Non-surgical treatment of elbow fractures
Non-displaced elbow fractures can be treated with conservative measures. like:
- Apply ice packs to the broken elbow bone to reduce swelling
- Elevating the arm, as it prevents excessive pressure from affecting the vessels and nerves and reduces swelling
- Immobilization of the fracture with an arm sling during fracture healing or by splinting
- Manage pain with anti-inflammatories and pain relievers such as naproxen and ibuprofen
- Undergo physical therapy and adhere to a set of elbow-specific exercises under the supervision of a physical therapist
Surgical treatment of elbow fractures
The doctor resorts to surgical management of elbow fractures in case they are displaced or open, and there are several surgical methods used, and the optimal type is determined for each case, including the following:
It is an open surgical procedure that aims to put the bones back in place using specialized devices including screws or metal plates. To ensure proper healing, the patient may need additional procedures to repair soft tissues such as ligaments and tendons.
Elbow replacement surgery
To treat severe damage caused by an elbow fracture, the surgeon resorts to an operation Elbow joint replacement As it removes damaged bone and surrounding tissue with prostheses, a total elbow replacement enables the patient to restore movement and eliminate pain.
Rapid management of elbow fractures in children is essential as their bones are still developing and waiting too long can cause misalignment of the bone and permanent damage to the child's joint.
Complications of elbow fractures
Some patients may experience long-term complications of an elbow fracture despite successful treatment; like:
- Elbow stiffness and partial loss of movement: In some cases, the patient is not able to regain full movement of the joint, but it is worth noting that the loss of a few degrees of straightness does not usually affect the function of the motor arm.
- Post-traumatic arthritis: It is a type of arthritis that develops after an injury, where the cartilage is damaged despite the normal healing of the bone, causing pain and stiffness over time.
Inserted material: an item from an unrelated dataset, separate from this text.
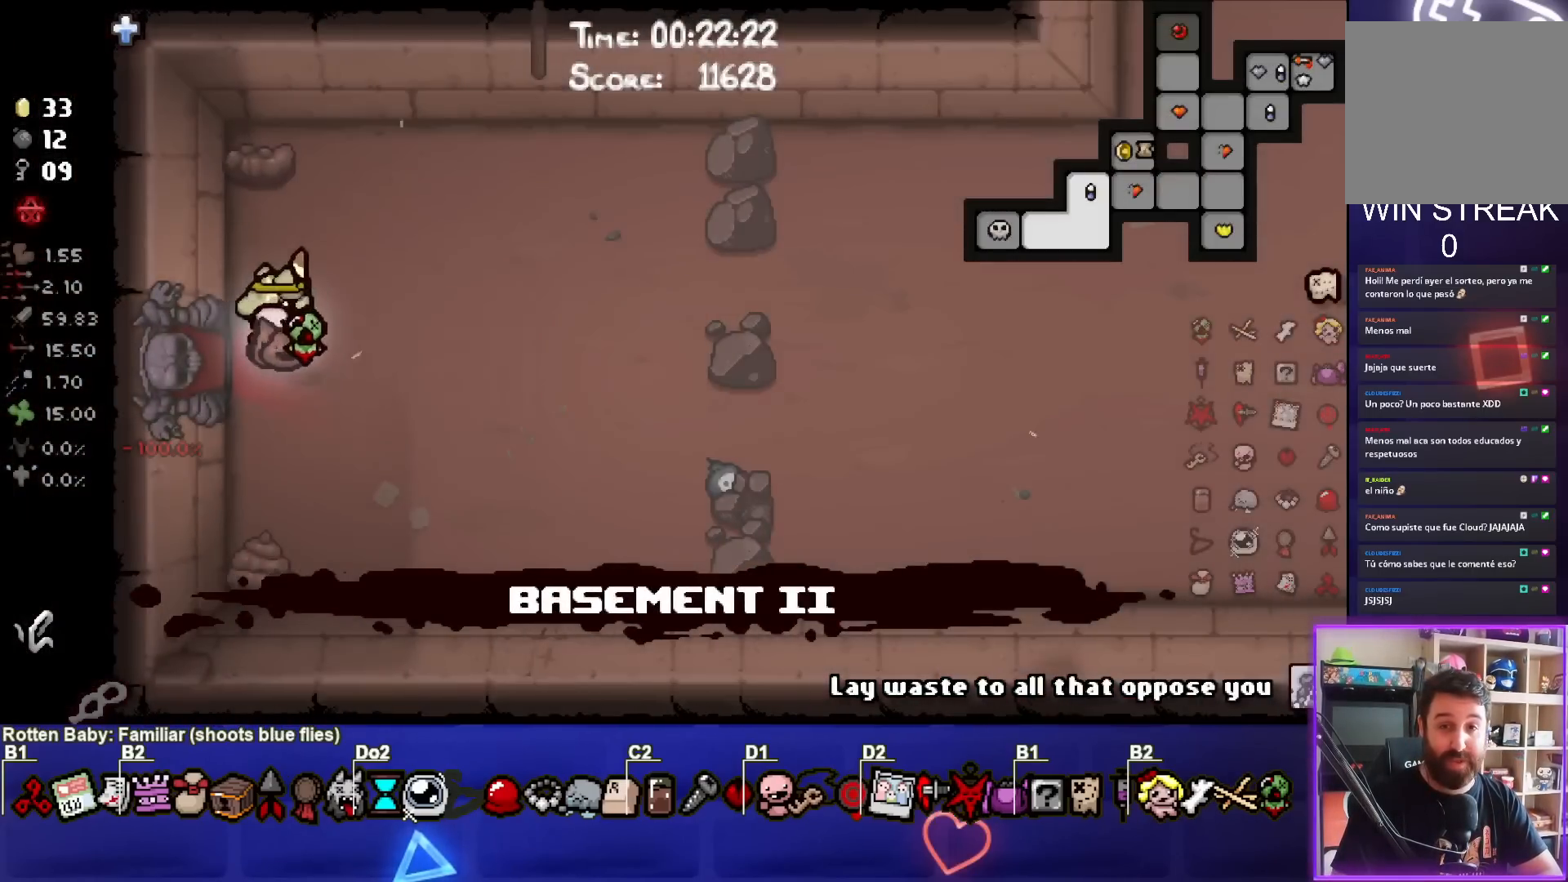
{"buttons": [], "left_stick": "right", "events": [[133, "SELECT", "up"], [300, "left_stick", "center"], [400, "left_stick", "right"]]}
Prevention of fracture of the elbow joint
Not all types of elbow joint fractures can be prevented, but there are steps and preventive measures that can be taken to reduce the risk of injury; include:
- Maintain fitness and agility by exercising regularly
- Wear protective clothing during sports activities
- Follow the practice instructions for each sport according to its own techniques
- Taking care of bone health by eating healthy food to cover the body's need for calcium and vitamins
In the end, elbow fractures can be considered as one of the important bone fractures that require immediate attention for the vitality of the elbow joint and cause permanent harm if treatment is neglected, between self-care such as wearing a splint to hold the elbow in place during recovery, practicing special exercises, and even open surgery or total replacement, depending on the severity of the bone fracture. and his type.
The danger resulting from a fracture in the elbow joint due to its potential complications that result in permanent damage to the elbow limit the movement of the joint.
An elbow fracture can be identified by its symptoms such as pain, stiffness, swelling, inability to extend the arm or feeling pain during that, and to confirm the injury, we resort to x-rays of the elbow.
An elbow fracture needs to recover after the injury for about three to six weeks, and the period also varies depending on the condition of the fracture, the health of the injured person, and the method of treatment used. It is normal for the elbow area to become more sensitive during that period.
The arm and hand return to function about 2 months after the injury and regain full movement after 3 months.